Detectives hope to identify common traits in the murders and produce new police guidelines which can be used in future investigations. Senior officers, representing the 43 forces in England and Wales, will meet at the West Mercia police headquarters in Worcester today to discuss the inquiry, called Operation Enigma.

Agents from the FBI, who are expert in hunting serial killers in the US, will assist the project.

The operational team will not undertake murder investigations, but will offer support to on-going inquiries. The initiative follows concerns about the number of unsolved murders of women and fears that serial killers could be operating undetected because of the lack of a central investigation unit in the United Kingdom.

The potential for mass killers was highlighted last year by the disclosure that nine women had been murdered under similar circumstances over the seven years to 1994. Most of the victims were prostitutes and all had been strangled. They all had some of their clothes removed and the killer made no attempt to hide their bodies.

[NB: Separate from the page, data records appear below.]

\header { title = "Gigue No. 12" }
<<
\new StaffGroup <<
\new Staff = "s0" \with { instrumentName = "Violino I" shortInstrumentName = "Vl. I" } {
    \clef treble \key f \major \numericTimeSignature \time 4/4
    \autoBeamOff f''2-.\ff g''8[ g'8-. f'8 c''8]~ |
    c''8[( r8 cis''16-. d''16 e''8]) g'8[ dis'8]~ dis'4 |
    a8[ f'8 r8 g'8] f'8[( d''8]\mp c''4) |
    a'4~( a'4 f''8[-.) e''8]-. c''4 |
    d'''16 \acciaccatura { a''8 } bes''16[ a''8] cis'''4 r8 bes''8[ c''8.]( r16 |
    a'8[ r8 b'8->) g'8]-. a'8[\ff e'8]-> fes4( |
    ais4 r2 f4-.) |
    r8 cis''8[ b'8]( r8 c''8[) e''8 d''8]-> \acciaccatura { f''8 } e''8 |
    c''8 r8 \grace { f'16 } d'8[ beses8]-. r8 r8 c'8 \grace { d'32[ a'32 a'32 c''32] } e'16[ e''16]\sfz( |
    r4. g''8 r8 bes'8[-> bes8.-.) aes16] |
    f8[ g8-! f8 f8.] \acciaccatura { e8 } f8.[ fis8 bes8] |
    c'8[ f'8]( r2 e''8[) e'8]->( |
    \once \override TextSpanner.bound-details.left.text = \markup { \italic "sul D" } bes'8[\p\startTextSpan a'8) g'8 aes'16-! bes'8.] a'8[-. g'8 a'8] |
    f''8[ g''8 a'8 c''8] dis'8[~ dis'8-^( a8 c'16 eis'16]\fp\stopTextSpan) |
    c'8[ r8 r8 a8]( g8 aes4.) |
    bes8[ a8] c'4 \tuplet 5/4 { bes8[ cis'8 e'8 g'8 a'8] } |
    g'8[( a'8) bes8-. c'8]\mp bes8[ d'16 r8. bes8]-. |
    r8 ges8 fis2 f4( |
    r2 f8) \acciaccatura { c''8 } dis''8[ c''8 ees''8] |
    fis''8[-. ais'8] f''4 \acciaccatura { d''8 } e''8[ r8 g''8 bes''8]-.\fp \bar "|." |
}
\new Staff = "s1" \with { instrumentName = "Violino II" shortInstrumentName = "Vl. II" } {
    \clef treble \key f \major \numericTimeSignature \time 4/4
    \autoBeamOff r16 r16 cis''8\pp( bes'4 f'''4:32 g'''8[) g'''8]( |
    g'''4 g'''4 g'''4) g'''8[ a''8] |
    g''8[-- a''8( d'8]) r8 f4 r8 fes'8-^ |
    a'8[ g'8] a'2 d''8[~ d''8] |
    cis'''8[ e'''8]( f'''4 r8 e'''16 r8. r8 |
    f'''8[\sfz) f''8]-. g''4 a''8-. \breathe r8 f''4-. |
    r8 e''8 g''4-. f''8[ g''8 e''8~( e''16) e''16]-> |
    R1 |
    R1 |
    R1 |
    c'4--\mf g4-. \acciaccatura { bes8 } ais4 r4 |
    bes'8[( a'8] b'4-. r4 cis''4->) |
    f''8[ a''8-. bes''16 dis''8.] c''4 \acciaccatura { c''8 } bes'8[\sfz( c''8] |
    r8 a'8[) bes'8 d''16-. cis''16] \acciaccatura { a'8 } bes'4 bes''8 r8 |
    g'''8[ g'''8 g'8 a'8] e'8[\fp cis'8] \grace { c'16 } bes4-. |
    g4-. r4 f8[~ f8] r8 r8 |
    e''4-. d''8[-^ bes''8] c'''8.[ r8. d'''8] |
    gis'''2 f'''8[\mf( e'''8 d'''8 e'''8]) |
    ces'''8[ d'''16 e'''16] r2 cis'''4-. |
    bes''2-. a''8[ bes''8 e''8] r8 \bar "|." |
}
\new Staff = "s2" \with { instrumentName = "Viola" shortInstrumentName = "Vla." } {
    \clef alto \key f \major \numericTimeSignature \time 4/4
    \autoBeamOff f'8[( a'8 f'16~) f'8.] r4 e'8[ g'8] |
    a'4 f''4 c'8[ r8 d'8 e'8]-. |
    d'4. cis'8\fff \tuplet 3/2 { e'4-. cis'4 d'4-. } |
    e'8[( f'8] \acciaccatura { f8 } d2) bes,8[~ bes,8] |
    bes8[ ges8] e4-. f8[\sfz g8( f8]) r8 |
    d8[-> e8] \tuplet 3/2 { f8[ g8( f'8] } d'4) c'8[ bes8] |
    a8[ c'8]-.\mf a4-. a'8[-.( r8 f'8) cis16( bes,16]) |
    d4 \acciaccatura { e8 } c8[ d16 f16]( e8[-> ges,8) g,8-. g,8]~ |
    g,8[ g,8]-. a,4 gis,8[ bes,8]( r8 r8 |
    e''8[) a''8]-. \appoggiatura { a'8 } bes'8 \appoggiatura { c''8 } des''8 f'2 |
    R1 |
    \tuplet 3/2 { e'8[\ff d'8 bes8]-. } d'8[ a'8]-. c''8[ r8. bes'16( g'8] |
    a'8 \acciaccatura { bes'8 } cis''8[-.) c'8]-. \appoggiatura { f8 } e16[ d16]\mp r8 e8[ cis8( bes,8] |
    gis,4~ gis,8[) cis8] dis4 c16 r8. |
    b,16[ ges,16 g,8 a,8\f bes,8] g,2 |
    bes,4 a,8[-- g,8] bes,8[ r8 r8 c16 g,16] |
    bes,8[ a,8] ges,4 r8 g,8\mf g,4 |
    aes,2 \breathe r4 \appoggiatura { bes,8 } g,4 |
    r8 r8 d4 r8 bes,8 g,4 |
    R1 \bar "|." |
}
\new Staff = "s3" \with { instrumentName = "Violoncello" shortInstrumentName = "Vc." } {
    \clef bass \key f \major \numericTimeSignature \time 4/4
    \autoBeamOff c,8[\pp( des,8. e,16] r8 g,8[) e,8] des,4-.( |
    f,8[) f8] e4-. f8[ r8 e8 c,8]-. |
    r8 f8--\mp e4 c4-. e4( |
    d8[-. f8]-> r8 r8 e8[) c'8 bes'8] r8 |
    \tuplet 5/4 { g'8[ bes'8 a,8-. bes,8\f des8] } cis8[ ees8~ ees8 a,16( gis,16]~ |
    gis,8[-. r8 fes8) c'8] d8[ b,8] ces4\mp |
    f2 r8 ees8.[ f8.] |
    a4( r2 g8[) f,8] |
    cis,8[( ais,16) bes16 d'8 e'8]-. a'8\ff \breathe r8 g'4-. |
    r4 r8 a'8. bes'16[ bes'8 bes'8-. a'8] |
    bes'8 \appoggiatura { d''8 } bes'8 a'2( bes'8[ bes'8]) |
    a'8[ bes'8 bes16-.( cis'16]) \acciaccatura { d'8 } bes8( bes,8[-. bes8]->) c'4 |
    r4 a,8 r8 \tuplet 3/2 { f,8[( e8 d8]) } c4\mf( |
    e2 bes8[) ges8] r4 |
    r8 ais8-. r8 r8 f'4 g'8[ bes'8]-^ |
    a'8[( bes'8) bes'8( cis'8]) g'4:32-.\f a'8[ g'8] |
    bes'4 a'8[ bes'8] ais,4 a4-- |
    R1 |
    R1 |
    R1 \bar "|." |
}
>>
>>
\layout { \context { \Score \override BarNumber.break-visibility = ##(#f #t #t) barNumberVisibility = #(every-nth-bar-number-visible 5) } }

Senior police officers met in December last year to discuss the unsolved murders, but after an investigation concluded that they were not linked. However, the operation prompted the Association of Chief Police Officers' Crime Committee to set up Operation Enigma.

Taking part in the inquiry are officers from the newly formed National Crime Faculty, the National Criminal Intelligence Service, the Forensic Science Service, and the Home Office's Police Research Group. They are expected to examine thousands of witness statements, post-mortem reports, victim profiles, DNA samples, clothing and scene of crime photographs from some of the 220 female murders.

The inquiry will be headed by James Dickenson, the Assistant Chief Constable of Essex, who said: "Operation Enigma will collate and analyse relevant information regarding the victim, the crime and any suspects from a limited number of detected and undetected murders where the victim is female.

"The research will determine whether and how the service provided to officers investigating such crimes can be improved." He added: "For some years there have been arrangements to assist senior investigating officers in conducting comparative case analysis of major crimes.

"Work is currently being undertaken with a view to enhancing existing arrangements. This will take account of experiences within the UK and advances in other countries."

Members of the Operation Enigma team have already been helped by the FBI, who are experienced in running complex computer programmes and investigations into serial killings, with briefings at the bureau's training centre in Quantico, Virginia.

It is also understood that they have been to Vancouver and Toronto to tap into the expertise of the Royal Canadian Mounted Police, who have also been involved in a number of serial killings.